- _Brano da leggere_:
La BPCO deriva da un’ostruzione del flusso d’aria polmonare, che porta ad un intrappolamento dell’ aria nei polmoni con conseguente aumento del volume residuo (VR), della capacità funzionale residua (FRC) e della capacità polmonare totale (TLC). L’ ostruzione bronchiale viene definita in base al rapporto VEMS/CVF inferiore a 0,7 (detto anche coefficiente di Tiffeneau, rapporto che valuta il grado di ostruzione bronchiale nelle malattie respiratorie come la BPCO e l’asma, dove il VEMS è il volume espiratorio massimo al primo secondo e corrisponde al FEV1, mentre la CVF è la capacità vitale forzata).  Questo sta a significare che, di tutta l’ aria mobilizzabile in una manovra espiratoria completa, meno del 70% viene mobilizzata nel primo secondo.

Le prove di funzionalità respiratoria mostrano una drastica riduzione della VEMS più che della CVF,con conseguente diminuzione del loro rapporto sotto 0.7 o sotto il 5% del limite normale e spostamento della curva flusso-volume verso sinistra.

Caratteristica, peculiare nella BPCO è che questa ostruzione, a differenza di quella presente nei pazienti con asma bronchiale, non è completamente reversibile dopo somministrazione di un broncodilatatore.

L’esame obiettivo è positivo per dispnea, tachipnea, distress respiratorio ed uso dei muscoli respiratori accessori per la respirazione.

E’ spesso correlata all’ esposizione professionale e al fumo di sigaretta; può insorgere in soggetti con carenza di α1-antitripsina. Lo sviluppo della BPCO avviene nel corso del tempo e, quando conclamata, i soggetti affetti presentano respiro sibilante, prolungamento della fase espiratoria ed attenuazione del murmure vescicolare.

Voci del dataset:
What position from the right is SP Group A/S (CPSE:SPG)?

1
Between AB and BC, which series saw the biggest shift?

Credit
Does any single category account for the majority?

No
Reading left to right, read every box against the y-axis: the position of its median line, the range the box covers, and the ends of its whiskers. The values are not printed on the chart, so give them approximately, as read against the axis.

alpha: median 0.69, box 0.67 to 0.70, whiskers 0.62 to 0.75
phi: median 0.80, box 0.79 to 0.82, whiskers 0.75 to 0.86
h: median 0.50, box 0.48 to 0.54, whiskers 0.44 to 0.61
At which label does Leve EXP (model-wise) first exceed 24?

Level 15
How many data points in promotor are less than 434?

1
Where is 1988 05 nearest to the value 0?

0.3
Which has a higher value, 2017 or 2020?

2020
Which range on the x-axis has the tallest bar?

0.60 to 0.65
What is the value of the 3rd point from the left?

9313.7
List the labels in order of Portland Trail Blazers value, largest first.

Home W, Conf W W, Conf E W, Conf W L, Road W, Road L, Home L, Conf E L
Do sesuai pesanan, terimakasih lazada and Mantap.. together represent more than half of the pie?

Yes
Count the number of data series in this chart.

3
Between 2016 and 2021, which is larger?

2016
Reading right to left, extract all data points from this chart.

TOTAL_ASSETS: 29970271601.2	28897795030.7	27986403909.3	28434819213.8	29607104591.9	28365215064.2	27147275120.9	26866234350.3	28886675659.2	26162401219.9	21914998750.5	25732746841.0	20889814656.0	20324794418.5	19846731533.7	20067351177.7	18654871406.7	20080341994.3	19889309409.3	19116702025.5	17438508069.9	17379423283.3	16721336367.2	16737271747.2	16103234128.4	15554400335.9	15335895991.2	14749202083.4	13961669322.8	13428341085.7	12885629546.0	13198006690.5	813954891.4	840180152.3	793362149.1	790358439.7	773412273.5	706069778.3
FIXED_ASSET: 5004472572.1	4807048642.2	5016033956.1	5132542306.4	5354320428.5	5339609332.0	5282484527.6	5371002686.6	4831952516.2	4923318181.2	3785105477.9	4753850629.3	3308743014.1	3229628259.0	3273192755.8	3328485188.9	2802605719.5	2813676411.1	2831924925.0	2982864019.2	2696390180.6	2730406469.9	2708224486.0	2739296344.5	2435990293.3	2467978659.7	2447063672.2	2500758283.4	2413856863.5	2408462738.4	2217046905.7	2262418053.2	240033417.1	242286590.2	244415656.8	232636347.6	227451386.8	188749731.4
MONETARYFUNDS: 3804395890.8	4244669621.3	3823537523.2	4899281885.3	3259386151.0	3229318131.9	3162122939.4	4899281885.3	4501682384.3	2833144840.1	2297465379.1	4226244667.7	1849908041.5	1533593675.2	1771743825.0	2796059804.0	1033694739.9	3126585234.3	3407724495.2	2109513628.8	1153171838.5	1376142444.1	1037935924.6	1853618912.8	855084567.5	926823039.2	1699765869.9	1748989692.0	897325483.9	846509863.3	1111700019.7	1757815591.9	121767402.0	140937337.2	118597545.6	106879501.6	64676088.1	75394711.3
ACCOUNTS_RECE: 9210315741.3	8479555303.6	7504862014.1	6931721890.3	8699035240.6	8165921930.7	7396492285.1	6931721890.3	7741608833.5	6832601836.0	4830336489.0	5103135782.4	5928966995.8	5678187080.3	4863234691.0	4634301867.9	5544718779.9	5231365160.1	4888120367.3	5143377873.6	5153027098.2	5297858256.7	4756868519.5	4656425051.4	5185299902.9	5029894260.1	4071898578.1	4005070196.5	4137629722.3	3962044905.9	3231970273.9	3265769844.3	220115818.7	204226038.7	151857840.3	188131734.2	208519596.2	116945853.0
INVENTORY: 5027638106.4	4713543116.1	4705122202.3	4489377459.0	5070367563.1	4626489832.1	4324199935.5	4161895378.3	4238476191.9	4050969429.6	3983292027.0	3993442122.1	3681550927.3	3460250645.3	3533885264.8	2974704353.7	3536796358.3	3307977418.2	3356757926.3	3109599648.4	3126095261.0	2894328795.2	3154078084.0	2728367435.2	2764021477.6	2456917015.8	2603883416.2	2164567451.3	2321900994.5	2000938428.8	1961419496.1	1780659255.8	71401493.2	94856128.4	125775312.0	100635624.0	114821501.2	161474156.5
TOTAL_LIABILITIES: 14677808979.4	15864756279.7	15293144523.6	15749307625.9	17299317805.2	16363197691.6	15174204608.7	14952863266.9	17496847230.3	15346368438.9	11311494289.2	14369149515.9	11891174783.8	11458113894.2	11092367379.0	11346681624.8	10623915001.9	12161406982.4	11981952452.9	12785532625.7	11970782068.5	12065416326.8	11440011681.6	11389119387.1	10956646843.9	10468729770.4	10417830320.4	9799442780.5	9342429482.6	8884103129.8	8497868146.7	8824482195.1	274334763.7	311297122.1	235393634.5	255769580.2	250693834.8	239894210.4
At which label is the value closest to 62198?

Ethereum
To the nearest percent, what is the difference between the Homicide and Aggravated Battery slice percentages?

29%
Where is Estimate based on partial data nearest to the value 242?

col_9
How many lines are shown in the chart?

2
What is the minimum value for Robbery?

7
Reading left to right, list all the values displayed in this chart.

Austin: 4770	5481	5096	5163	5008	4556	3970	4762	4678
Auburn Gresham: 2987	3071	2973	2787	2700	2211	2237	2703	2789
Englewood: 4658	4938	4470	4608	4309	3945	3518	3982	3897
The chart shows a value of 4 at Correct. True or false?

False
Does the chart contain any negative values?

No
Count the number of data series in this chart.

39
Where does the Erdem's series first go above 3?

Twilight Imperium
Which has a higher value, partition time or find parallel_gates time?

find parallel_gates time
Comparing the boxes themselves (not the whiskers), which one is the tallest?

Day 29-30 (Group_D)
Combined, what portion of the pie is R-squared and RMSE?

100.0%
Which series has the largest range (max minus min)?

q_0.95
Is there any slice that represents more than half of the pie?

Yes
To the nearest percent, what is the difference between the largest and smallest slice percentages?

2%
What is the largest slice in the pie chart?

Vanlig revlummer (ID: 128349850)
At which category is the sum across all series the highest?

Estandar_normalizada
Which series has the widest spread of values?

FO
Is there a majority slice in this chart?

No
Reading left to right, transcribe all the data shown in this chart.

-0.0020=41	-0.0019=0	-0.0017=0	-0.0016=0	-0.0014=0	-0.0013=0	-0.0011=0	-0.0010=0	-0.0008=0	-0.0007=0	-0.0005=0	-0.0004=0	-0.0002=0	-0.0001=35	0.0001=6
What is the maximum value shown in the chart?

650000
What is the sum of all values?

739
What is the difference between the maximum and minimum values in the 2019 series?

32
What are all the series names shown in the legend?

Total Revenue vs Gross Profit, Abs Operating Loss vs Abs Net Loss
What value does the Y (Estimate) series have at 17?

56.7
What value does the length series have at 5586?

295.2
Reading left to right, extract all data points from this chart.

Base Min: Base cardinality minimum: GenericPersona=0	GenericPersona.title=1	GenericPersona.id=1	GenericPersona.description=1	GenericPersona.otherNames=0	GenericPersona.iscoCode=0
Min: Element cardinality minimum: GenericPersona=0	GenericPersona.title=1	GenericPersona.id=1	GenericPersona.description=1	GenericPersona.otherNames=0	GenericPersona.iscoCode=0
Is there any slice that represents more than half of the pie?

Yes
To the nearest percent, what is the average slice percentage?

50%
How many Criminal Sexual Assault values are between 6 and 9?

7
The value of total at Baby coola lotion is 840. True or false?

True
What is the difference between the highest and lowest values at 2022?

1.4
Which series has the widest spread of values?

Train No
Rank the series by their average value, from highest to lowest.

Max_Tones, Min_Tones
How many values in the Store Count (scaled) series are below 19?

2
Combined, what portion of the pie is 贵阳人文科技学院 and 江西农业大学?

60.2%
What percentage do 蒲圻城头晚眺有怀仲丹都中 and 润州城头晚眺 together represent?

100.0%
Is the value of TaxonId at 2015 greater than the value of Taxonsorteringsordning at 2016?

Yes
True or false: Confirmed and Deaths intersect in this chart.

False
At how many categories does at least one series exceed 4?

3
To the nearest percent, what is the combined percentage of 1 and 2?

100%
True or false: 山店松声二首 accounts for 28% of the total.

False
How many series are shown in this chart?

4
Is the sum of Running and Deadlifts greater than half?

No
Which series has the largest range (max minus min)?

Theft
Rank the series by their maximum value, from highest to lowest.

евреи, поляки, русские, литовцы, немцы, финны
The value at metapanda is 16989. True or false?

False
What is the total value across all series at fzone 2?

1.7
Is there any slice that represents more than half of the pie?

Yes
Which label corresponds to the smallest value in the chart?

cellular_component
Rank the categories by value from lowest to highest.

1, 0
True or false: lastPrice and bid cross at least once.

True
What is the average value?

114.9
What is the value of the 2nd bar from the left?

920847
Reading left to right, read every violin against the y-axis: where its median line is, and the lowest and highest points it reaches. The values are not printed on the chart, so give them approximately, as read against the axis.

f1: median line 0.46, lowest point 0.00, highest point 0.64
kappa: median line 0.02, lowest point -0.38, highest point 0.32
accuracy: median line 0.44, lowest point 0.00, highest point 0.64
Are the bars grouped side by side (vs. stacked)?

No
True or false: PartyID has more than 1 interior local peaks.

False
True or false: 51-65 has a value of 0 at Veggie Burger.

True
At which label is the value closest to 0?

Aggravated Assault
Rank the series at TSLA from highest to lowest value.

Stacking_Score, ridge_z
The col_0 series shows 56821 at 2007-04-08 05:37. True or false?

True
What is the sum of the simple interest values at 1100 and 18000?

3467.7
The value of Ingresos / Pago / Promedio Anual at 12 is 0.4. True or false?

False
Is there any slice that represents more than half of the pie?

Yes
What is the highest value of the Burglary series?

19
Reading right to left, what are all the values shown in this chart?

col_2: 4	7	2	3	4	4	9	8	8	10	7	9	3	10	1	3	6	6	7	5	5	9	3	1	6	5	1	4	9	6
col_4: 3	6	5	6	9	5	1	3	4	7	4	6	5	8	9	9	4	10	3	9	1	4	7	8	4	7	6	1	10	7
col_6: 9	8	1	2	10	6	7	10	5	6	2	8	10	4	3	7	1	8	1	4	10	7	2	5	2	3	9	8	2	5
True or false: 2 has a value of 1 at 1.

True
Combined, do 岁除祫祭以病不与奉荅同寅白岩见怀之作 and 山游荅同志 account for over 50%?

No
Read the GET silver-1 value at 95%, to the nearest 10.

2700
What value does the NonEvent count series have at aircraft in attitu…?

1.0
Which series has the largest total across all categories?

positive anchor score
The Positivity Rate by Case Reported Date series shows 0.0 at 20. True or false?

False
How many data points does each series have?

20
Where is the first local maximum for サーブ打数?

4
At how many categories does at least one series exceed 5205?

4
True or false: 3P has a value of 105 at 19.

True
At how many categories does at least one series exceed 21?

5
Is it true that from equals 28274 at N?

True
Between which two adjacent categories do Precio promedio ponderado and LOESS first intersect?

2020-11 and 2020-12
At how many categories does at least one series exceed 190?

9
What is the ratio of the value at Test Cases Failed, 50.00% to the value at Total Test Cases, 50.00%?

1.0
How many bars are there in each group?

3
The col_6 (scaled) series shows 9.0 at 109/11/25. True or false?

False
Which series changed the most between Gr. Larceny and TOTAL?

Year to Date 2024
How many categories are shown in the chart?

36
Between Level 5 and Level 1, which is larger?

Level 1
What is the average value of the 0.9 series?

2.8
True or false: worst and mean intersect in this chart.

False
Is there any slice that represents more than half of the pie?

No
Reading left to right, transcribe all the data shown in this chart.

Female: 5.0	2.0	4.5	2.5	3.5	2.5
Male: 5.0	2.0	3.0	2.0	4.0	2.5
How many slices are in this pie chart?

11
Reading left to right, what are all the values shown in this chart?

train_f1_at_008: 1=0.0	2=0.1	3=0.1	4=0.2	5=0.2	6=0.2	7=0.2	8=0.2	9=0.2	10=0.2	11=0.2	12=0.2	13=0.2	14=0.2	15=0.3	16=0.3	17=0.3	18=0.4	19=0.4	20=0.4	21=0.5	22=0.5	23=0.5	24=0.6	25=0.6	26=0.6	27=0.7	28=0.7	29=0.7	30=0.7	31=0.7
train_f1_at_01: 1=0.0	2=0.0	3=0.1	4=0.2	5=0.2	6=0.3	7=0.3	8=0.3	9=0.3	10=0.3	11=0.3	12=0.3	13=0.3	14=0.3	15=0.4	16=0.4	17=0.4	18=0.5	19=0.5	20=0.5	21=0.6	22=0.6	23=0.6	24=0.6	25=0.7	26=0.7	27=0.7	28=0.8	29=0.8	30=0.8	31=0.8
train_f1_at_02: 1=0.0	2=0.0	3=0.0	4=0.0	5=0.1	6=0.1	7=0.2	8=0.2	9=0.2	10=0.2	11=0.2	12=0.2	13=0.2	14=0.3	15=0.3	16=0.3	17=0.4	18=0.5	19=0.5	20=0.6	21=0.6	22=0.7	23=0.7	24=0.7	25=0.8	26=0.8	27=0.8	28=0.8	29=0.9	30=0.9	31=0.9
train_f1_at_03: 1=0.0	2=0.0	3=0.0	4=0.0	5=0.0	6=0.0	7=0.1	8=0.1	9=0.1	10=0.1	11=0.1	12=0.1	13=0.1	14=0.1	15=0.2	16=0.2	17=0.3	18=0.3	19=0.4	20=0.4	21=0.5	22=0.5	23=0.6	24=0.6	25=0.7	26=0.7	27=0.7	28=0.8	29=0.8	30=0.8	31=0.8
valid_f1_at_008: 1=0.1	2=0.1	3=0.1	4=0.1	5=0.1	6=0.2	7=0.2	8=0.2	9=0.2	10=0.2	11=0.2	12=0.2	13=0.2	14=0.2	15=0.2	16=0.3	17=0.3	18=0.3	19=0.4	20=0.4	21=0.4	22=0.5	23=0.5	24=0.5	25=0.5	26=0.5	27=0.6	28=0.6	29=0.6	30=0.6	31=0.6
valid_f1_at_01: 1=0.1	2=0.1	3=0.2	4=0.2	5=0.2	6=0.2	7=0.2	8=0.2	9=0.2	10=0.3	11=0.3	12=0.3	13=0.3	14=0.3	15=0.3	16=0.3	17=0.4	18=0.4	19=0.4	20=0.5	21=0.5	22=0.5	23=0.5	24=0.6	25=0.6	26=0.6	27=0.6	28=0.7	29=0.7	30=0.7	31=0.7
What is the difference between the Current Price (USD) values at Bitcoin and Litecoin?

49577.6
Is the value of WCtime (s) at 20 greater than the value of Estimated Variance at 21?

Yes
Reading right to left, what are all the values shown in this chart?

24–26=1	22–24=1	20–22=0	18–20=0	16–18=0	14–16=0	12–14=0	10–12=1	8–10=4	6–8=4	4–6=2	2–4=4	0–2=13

- _Compito da svolgere_:
Riproduci dal brano sulla BPCO il passaggio che va da "Le prove di" fino a "per la respirazione." compreso. Il materiale non è necessario per svolgere il lavoro.

- _La tua soluzione_:
Le prove di funzionalità respiratoria mostrano una drastica riduzione della VEMS più che della CVF,con conseguente diminuzione del loro rapporto sotto 0.7 o sotto il 5% del limite normale e spostamento della curva flusso-volume verso sinistra.

Caratteristica, peculiare nella BPCO è che questa ostruzione, a differenza di quella presente nei pazienti con asma bronchiale, non è completamente reversibile dopo somministrazione di un broncodilatatore.

L’esame obiettivo è positivo per dispnea, tachipnea, distress respiratorio ed uso dei muscoli respiratori accessori per la respirazione.